When looking just in terms of growth between 2013 and 2014, John Richels of Devon Energy comes in at No. 3 — his salary increased by 301 percent to $14.9 million. Patricia Woertz of Archer Daniels Midland, a major food and agriculture product company, saw an increase in her salary of 138 percent to $16.3 million.

According to AP: “The industry with the biggest pay increase was basic materials, which includes oil, mining and chemical companies. Median pay at these companies rose by 15 percent last year.”

Of course, thousands of workers in the oil industry haven’t remained as immune to the downturn in oil prices. Since the price of a barrel plummeted by 50 percent, the layoffs have been historic.

According to a Wall Street Journal report from last month, around 100,000 oil workers have been laid off so far. Most are workers from oil fields and drilling companies, but office workers and high-skilled employees like geologists and petroleum engineers have also been hit by job cuts.

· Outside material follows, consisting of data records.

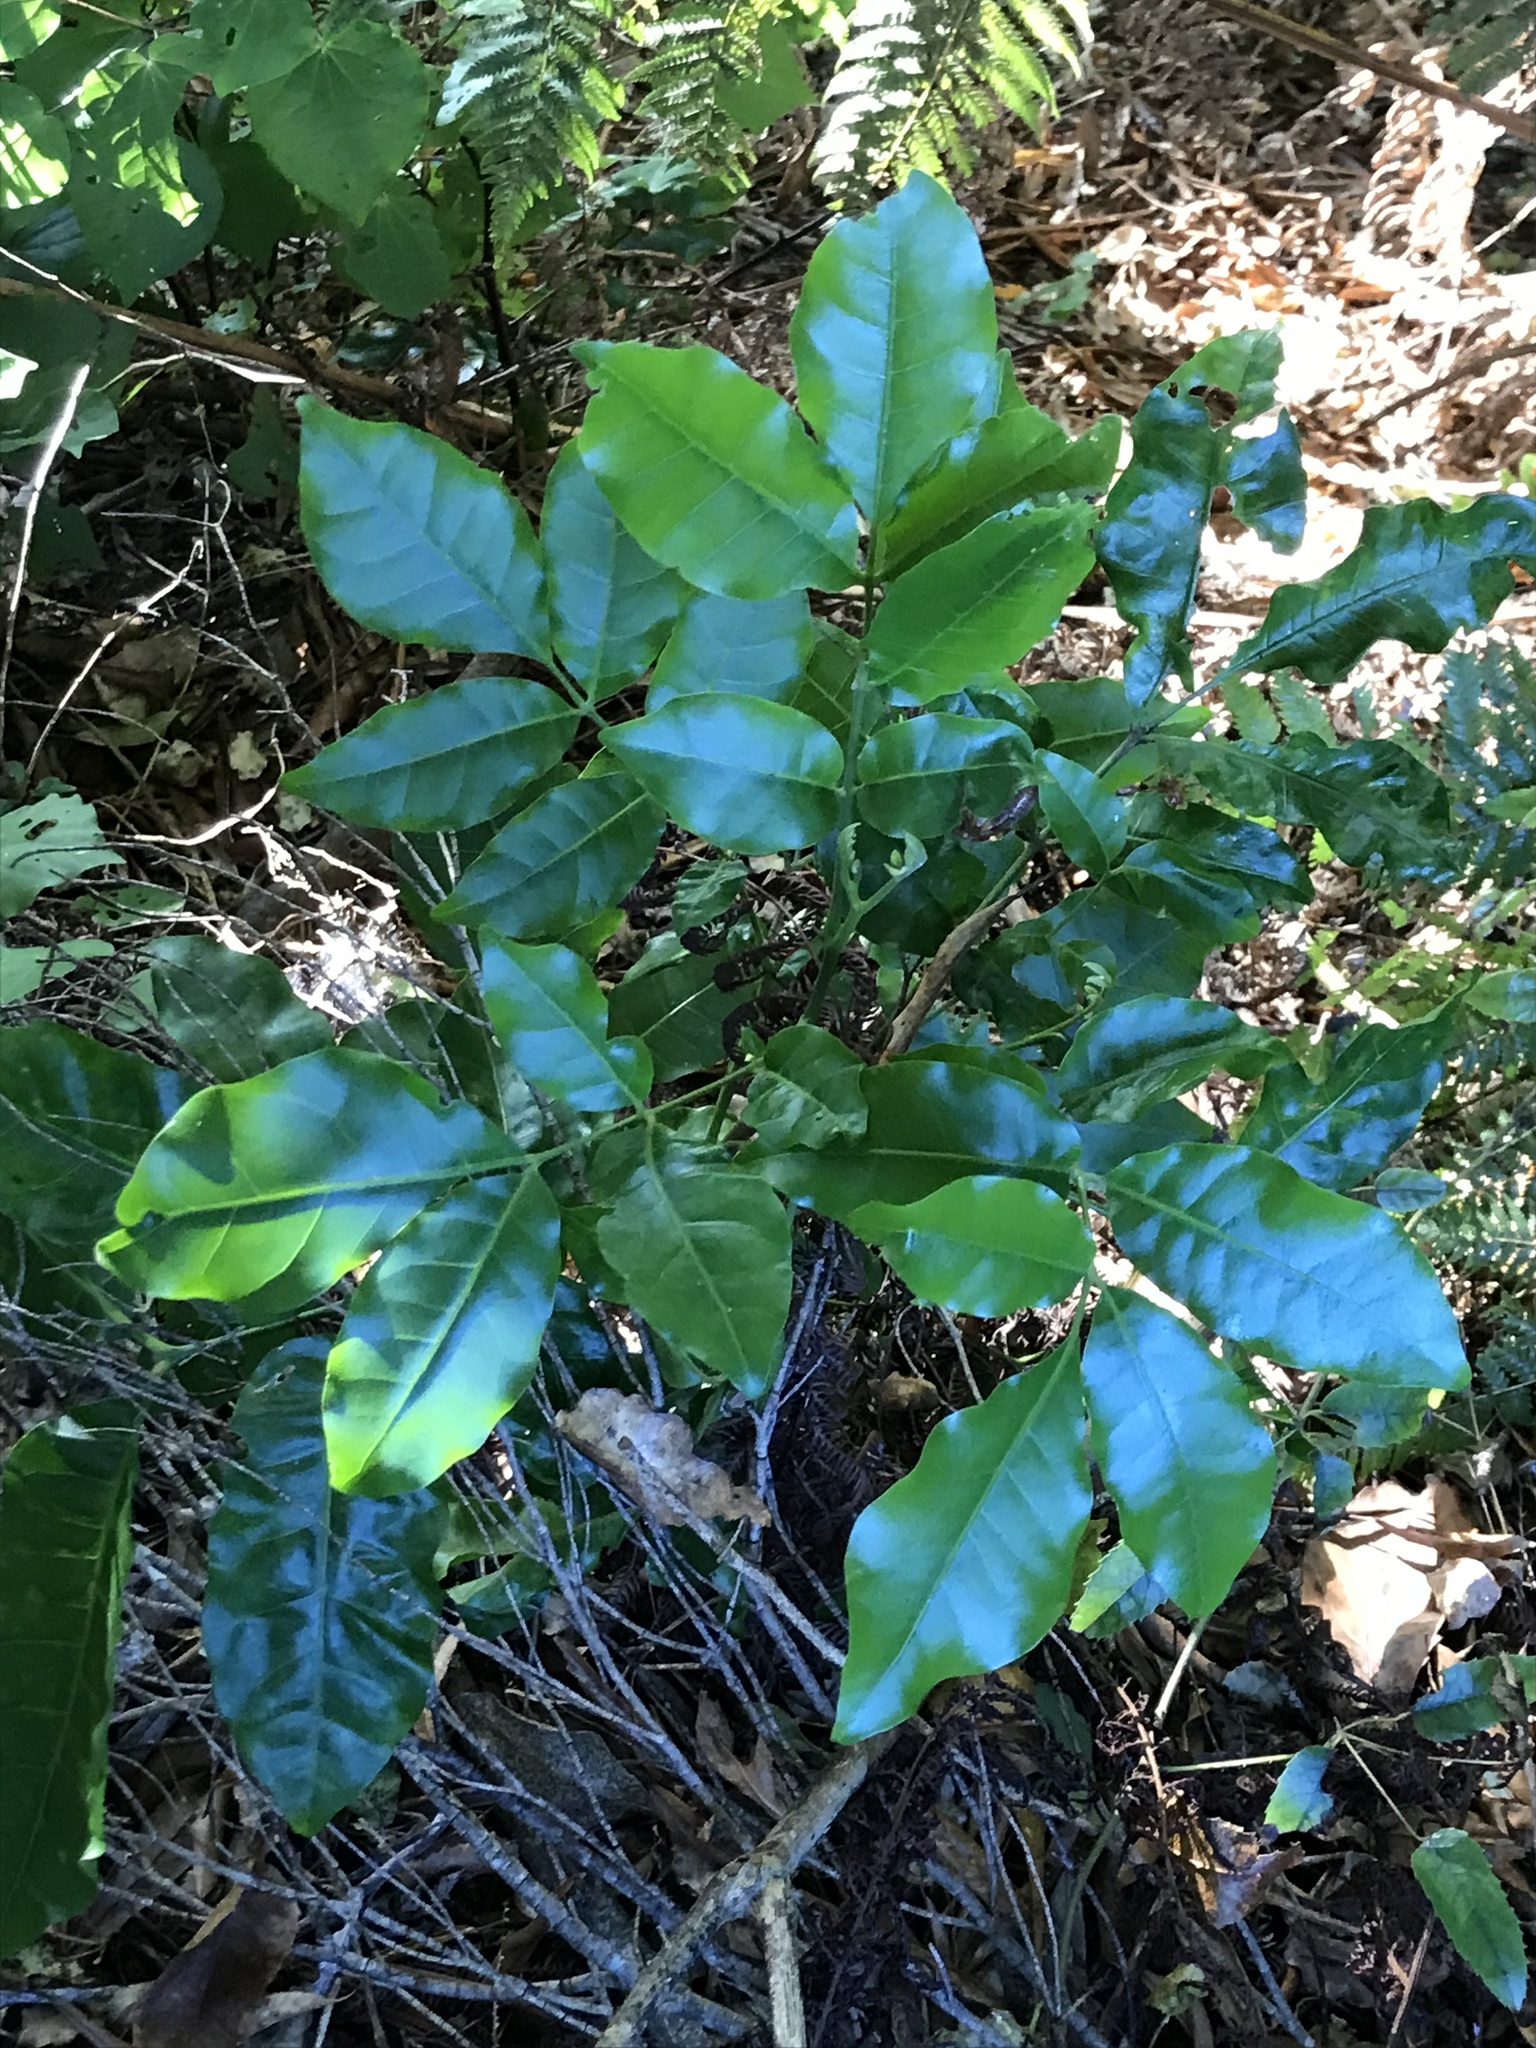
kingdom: Plantae
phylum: Tracheophyta
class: Magnoliopsida
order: Sapindales
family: Meliaceae
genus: Didymocheton
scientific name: Didymocheton spectabilis
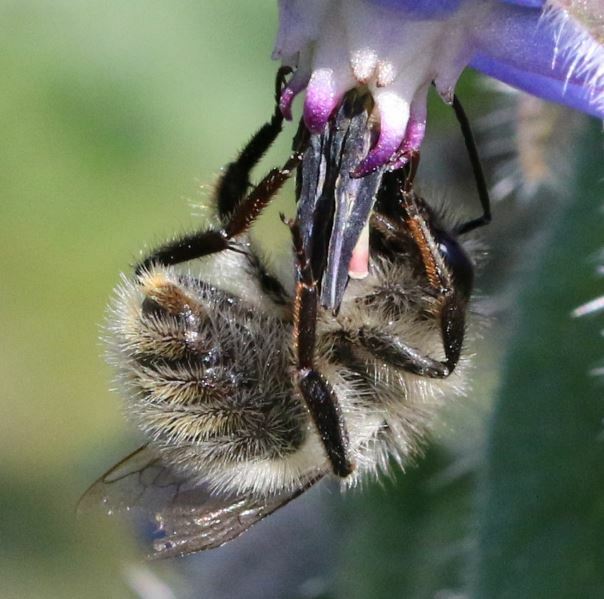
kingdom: Animalia
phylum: Arthropoda
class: Insecta
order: Hymenoptera
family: Apidae
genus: Bombus
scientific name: Bombus sylvarum
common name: Shrill carder bee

And for those still in the industry, the disparity between the top and everyone else is huge — at BP the CEO earns about 50 times the average employee.

The rise in oil CEOs is also at odds with oil company profits, which have fallen significantly in recent months for many companies. A few weeks ago, Bloomberg reported that Shell’s net income had dropped in nine of the last 12 months while BP’s had fallen in six.

“The only people not hit by the drop in oil price are the CEOs running the companies,” said Gregory Elders, a London-based analyst at Bloomberg Intelligence.